India trade to hit US$3 billion: ministers

By Aye Thidar Kyaw with The Hindu

MYANMAR and India agreed to double bilateral trade to US$3 billion at a Joint Trade Commission attended by Minister of Commerce, U Win Myint and Indian Union Commerce Minister, Anand Sharma, last week.
Speaking at the meeting on September 27, Mr Sharma said that India proposed that both countries work towards doubling bilateral trade by 2015.
“We need to work towards broad-basing our trade basket. Let us encourage businesses on both sides to utilise Duty Free Tariff Preference Scheme and ASEAN FTA channels to diversify trade,” he said.
Mr Sharma pointed to construction of the $120 million Kaladan Multimodal Transit Transport Project by 2013, which comprises sea and overland trade routes linking Indian ports with Sittwe port in Myanmar and overland via Mizoram, providing an alternative route for transportation of goods to North-East India.
An official from the directorate of trade under the Ministry of Commerce told the Myanmar Times that the project would increase trade routes and so provide the impetus for increased trade.
“We believe bilateral trade will reach $3 billion in 2015 as expected. After Sittwe port is finished in 2013, the northeast way will open up as marine transportation has lower transportation charges than overland routes,” he said.
At the meeting last week, both ministers also stressed the need for working on two additional border trade points – Pangsau Pass and Avangkhung, in addition to the border trade point at Tamu on the Myanmar side and Moreh on the Indian side. It was stated that the security situation was stabilising along the border and had immense potential for normalised trade. Both countries have expanded the list of items for border trade from 22 to 40.
However, Myanmar exporters have expressed reluctance for border trade despite its time advantage. U Soe Myint, a ginger exporter told The Myanmar Times that it takes about one or two days to reach the Tamu border, Yangon port to Chennai takes five days and to Mumbai port takes about two weeks, but exporters still prefer to go by sea.
“Border trade is faster, but we mostly go by sea because the India border is not peaceful yet,” he said.
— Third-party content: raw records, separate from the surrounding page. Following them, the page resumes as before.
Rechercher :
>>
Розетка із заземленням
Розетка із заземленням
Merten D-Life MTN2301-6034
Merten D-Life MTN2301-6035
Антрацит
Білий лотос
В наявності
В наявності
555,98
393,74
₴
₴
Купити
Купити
U Win Aung, another trader said that the two countries’ trade will likely rise when they can trade directly instead of using Singapore freight services.
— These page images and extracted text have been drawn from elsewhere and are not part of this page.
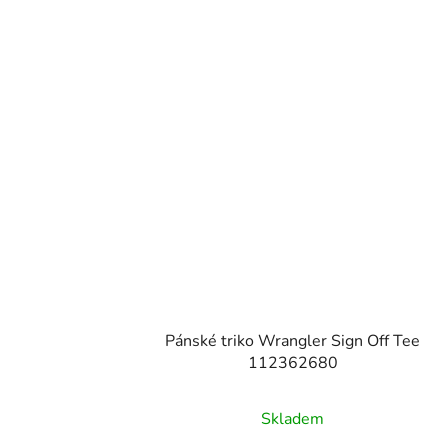
Pánské triko Wrangler Sign Off Tee
112362680
Skladem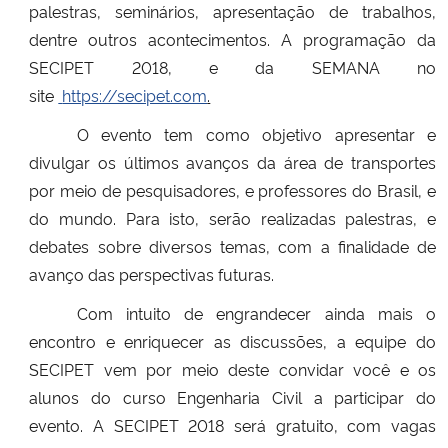
palestras, seminários, apresentação de trabalhos,
dentre outros acontecimentos. A programação da
Secretaria-Geral
SECIPET 2018, e da SEMANA no
site
https://secipet.com
.
Secretaria de Governo
O evento tem como objetivo apresentar e
Gabinete de Segurança Institucional
divulgar os últimos avanços da área de transportes
por meio de pesquisadores, e professores do Brasil, e
Advocacia-Geral da União
do mundo. Para isto, serão realizadas palestras, e
debates sobre diversos temas, com a finalidade de
Banco Central do Brasil
avanço das perspectivas futuras.
Com intuito de engrandecer ainda mais o
Planalto
encontro e enriquecer as discussões, a equipe do
SECIPET vem por meio deste convidar você e os
alunos do curso Engenharia Civil a participar do
evento. A SECIPET 2018 será gratuito, com vagas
“Our trade would be three to four times higher than before if we don’t have to rely on Singapore,” he said.
But he also believed that any increases in exports to India depends more on India’s weather and how competitive Myanmar traders can be compared to Canadian and Australian exporters.
Trade between India and Myanmar is still small compared to Myanmar’s other major trade partners, China and Thailand.
At the moment beans and pulses are the most significant commodity exported to India, while timber exports to Mumbai has dropped this year. He also said that Myanmar’s neighbours are planning to increase their respective overland trade by passing through Myanmar by 2015. He believed this will potentially bring additional revenue through service charges as well as increased job opportunities for Myanmar.
This year, businessmen from Northeast India have visited Yangon to meet with UMFCCI officials and businessmen to promote border trade. According to officials at the meetings Myanmar is increasingly considered a gateway for trade between South and Southeast Asian countries.
So far in 2011, Myanmar exported about $569 million by sea and only $3 million via the land border. Exports include about $380 million in beans and pulses and $188 million for timber, accounting for 97.5 per cent of Myanmar’s total exports to India, according to Ministry of Commerce figures. This makes up a third of India’s imports of pulses and one-fifth of timber.
Myanmar has imported about $107 million from India this year, $36 million in infrastructure materials for Indian projects, while the rest is pharmaceutical and consumer products.